▶ [The problem]: Word for word, copy the data that follows and skip its pictures.

▶ [Information provided]:
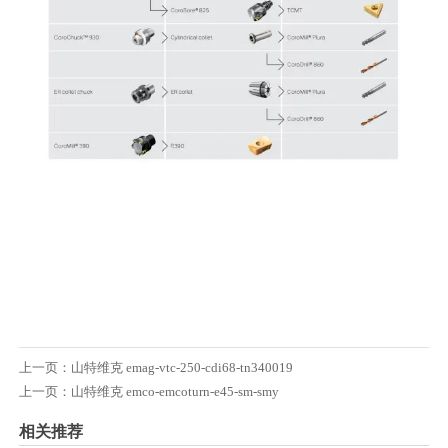
上一页：
山特维克 emag-vtc-250-cdi68-tn340019
上一页：
山特维克 emco-emcoturn-e45-sm-smy
相关推荐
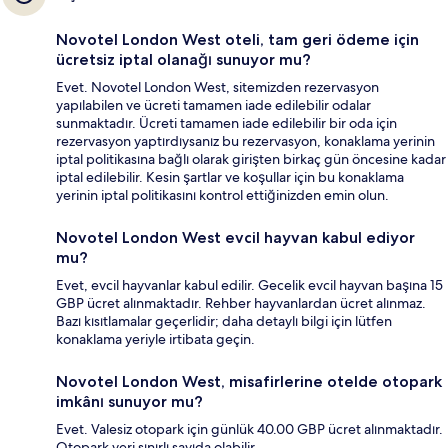
Novotel London West oteli, tam geri ödeme için
ücretsiz iptal olanağı sunuyor mu?
Evet. Novotel London West, sitemizden rezervasyon
yapılabilen ve ücreti tamamen iade edilebilir odalar
sunmaktadır. Ücreti tamamen iade edilebilir bir oda için
rezervasyon yaptırdıysanız bu rezervasyon, konaklama yerinin
iptal politikasına bağlı olarak girişten birkaç gün öncesine kadar
iptal edilebilir. Kesin şartlar ve koşullar için bu konaklama
yerinin iptal politikasını kontrol ettiğinizden emin olun.
Novotel London West evcil hayvan kabul ediyor
mu?
Evet, evcil hayvanlar kabul edilir. Gecelik evcil hayvan başına 15
GBP ücret alınmaktadır. Rehber hayvanlardan ücret alınmaz.
Bazı kısıtlamalar geçerlidir; daha detaylı bilgi için lütfen
konaklama yeriyle irtibata geçin.
Novotel London West, misafirlerine otelde otopark
imkânı sunuyor mu?
Evet. Valesiz otopark için günlük 40.00 GBP ücret alınmaktadır.
Otopark yeri sınırlı sayıda olabilir.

▶ [Result of the task]:
上一页：
山特维克 emag-vtc-250-cdi68-tn340019
上一页：
山特维克 emco-emcoturn-e45-sm-smy
相关推荐
Novotel London West oteli, tam geri ödeme için
ücretsiz iptal olanağı sunuyor mu?
Evet. Novotel London West, sitemizden rezervasyon
yapılabilen ve ücreti tamamen iade edilebilir odalar
sunmaktadır. Ücreti tamamen iade edilebilir bir oda için
rezervasyon yaptırdıysanız bu rezervasyon, konaklama yerinin
iptal politikasına bağlı olarak girişten birkaç gün öncesine kadar
iptal edilebilir. Kesin şartlar ve koşullar için bu konaklama
yerinin iptal politikasını kontrol ettiğinizden emin olun.
Novotel London West evcil hayvan kabul ediyor
mu?
Evet, evcil hayvanlar kabul edilir. Gecelik evcil hayvan başına 15
GBP ücret alınmaktadır. Rehber hayvanlardan ücret alınmaz.
Bazı kısıtlamalar geçerlidir; daha detaylı bilgi için lütfen
konaklama yeriyle irtibata geçin.
Novotel London West, misafirlerine otelde otopark
imkânı sunuyor mu?
Evet. Valesiz otopark için günlük 40.00 GBP ücret alınmaktadır.
Otopark yeri sınırlı sayıda olabilir.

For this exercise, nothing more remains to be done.